月の海には、チタンや鉄などが比較的豊富な場所が存在します。しかし、それらは、地球のように鉱脈になっているわけではありません。海全体にわたって、広く分布しています。そのため、商業的な採掘には向かないのです。 - 資源を地球まで運ぶためにお金がかかりすぎる
- 月で資源を採掘したとしても、それを地球に持ってくるためには大変な費用がかかります。また、地球近くの宇宙空間で利用するとしても、今の規模の宇宙ステーションや宇宙船を造るあれば、地球から資材を持っていったほうが安く、早く完成させることができます。
- 資源採掘のための法的な枠組みが未完成である
- 宇宙開発に関して基本的な事項を定めた国際条約に、「宇宙条約」があります。ここでは、将来的に月や他の惑星の資源を開発するときの約束事にも触れています。しかしこの条約の中では、基本的には、将来そのようなことが可能になったときに考える、とされています。
法的な枠組みが定まっていないので、企業や国が、月の採掘を具体的に考えるための前提が整っていないといえます。
科学者の中では、宇宙で資源を得る場所として、むしろ地球近傍小惑星(NEA: Near Earth Asteroid)を考えている人が多いようにみえます。
ただ、将来的に月面基地などができたら、月の資源を利用して構築することになるはずです。そのときまでには、上記の技術的、経済的、法的な課題を解決していかなければならないでしょう。

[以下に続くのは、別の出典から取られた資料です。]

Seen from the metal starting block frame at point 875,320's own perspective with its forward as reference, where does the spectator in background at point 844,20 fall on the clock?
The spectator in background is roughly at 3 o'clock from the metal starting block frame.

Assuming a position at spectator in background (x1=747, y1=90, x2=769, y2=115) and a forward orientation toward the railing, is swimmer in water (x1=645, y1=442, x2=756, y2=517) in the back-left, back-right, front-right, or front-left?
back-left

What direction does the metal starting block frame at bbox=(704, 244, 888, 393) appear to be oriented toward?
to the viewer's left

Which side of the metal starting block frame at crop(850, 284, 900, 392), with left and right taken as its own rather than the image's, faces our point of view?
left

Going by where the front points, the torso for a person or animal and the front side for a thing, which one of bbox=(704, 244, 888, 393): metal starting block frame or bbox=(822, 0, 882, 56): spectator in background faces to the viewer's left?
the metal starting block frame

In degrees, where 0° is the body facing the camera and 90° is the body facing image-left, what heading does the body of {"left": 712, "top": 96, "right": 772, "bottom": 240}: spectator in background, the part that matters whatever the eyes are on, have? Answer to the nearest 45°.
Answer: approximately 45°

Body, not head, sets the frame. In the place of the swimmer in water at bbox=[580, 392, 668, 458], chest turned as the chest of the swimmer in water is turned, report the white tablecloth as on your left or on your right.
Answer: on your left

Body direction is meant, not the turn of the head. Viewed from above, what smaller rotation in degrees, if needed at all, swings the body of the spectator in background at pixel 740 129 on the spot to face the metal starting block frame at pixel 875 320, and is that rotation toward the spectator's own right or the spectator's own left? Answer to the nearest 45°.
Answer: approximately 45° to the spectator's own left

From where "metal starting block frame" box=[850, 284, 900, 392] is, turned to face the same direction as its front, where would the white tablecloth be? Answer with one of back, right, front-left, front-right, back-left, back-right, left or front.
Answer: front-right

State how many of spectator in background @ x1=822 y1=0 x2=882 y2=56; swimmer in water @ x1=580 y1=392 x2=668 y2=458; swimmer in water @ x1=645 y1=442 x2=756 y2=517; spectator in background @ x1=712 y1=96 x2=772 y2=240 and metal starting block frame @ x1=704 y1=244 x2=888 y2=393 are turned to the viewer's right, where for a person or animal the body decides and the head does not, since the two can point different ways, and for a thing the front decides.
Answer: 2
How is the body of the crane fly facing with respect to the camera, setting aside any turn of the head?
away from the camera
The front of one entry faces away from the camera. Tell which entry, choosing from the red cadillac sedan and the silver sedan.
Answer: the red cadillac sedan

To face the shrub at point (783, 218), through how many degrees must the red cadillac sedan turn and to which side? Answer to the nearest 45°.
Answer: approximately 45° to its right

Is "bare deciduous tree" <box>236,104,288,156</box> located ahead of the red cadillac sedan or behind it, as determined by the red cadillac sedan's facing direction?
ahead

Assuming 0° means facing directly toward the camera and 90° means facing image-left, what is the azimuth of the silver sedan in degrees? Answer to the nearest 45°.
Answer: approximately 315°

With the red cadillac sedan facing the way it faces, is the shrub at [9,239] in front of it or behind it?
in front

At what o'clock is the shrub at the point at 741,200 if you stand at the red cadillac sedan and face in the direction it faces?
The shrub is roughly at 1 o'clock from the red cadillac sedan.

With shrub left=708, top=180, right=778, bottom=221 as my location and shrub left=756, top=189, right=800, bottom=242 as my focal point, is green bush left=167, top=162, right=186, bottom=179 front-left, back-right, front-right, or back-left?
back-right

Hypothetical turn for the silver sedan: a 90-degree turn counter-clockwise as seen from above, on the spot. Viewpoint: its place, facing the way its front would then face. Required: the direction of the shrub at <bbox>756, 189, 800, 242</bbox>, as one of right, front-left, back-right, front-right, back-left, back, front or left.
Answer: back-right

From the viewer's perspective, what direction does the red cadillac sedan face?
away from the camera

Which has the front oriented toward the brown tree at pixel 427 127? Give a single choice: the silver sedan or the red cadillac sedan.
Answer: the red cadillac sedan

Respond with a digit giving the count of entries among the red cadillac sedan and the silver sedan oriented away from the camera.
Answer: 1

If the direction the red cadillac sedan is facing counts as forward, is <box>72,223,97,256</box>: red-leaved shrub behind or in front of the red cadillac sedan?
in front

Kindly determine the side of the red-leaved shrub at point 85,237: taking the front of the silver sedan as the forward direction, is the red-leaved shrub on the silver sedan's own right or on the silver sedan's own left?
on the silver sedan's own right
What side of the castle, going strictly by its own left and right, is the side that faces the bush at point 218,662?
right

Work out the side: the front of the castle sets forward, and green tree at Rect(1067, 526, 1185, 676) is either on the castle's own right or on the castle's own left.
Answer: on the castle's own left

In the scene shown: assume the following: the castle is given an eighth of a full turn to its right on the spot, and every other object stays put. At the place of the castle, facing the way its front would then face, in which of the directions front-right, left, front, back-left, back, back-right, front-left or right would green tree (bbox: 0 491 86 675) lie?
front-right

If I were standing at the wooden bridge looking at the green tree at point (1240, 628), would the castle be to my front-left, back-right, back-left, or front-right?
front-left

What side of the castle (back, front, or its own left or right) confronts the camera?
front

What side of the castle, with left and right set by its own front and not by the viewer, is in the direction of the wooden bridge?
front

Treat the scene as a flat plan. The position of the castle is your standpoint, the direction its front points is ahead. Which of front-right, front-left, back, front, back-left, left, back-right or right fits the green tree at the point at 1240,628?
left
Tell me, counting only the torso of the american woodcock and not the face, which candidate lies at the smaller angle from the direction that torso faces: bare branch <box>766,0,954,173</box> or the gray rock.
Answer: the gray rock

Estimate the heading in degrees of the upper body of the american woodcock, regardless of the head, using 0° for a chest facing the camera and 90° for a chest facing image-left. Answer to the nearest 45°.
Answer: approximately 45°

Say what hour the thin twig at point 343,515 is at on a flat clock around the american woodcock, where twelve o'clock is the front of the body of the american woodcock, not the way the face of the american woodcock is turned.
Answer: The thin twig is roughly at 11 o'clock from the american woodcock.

日本の月探査「かぐや」では、長期的には、月にどのような資源があるか、といったことに関しても、重要なデータを提供することになります。また、各国が打ち上げている探査機、特にインドや中国は、将来的に月の資源(特にヘリウム3)の開発を狙っているともいわれています。
このような月に関するデータの蓄積を、将来に向けて少しずつでも進めていくことは、将来月の資源を開発するためにも役に立つことになります。